Joy is felt after massive weight reduction, not after surgery. Actually, for many patients the first six weeks out of surgery are emotionally draining as they grieve for food and feel fatigued and disoriented. We read that the laparoscopic technique used for 85 percent of most surgical weight loss methods is minimally invasive needing little recovery time. In truth this technique bruises the intestines, ribs and liver.

The surgery is painful and recovery is not as rapid as most patients expect. Patients express emotions of failing when they may be sore and worn out from surgery. For most patients weight loss happens efficiently. True to dieting tradition when patients reach goal weight they tend to get back to “normal” disregarding the high-protein low-volume diet.

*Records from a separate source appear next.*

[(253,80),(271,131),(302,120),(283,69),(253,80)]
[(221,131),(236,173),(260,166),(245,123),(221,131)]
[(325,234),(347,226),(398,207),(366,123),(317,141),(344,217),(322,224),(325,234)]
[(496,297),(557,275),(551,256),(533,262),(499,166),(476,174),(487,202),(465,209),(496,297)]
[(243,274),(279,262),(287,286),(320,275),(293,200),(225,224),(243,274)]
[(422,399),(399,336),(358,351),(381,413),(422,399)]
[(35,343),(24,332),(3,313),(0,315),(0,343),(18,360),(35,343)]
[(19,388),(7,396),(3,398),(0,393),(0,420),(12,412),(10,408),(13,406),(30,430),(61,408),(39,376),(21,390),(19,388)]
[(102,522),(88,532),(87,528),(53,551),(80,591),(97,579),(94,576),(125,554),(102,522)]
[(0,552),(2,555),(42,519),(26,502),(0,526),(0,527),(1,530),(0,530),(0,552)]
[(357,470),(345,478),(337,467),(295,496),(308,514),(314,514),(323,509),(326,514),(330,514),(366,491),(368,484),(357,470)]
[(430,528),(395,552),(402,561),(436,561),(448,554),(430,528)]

Weight gain results. Unless patients follow the stringent WLS rules daily they restore weight. Surgical weight loss does not guarantee happiness. Actually, patients describe feelings of anger commonly, bitterness, resentment, self-loathing and stress as they lose weight. They express happiness also, satisfaction, pleasure, delight and self-love. The pendulum of emotions swings wide. Having WLS exposes one to attacks from other people who feel eligible for criticize the gluttonous sloth that we could not lose weight by eating less and exercising more often.

Not all people, including spouses, siblings, friends and parents will support your choice for WLS. Weight loss surgery is a lifetime commitment to an exceptionally restrictive lifestyle that if used successfully will allow a former morbidly obese person to keep a wholesome weight and diminish the co-morbidities of obesity. It should never be considered the “easy way out” or a “quick fix.” It really is a lifetime dedication with no returning to normal.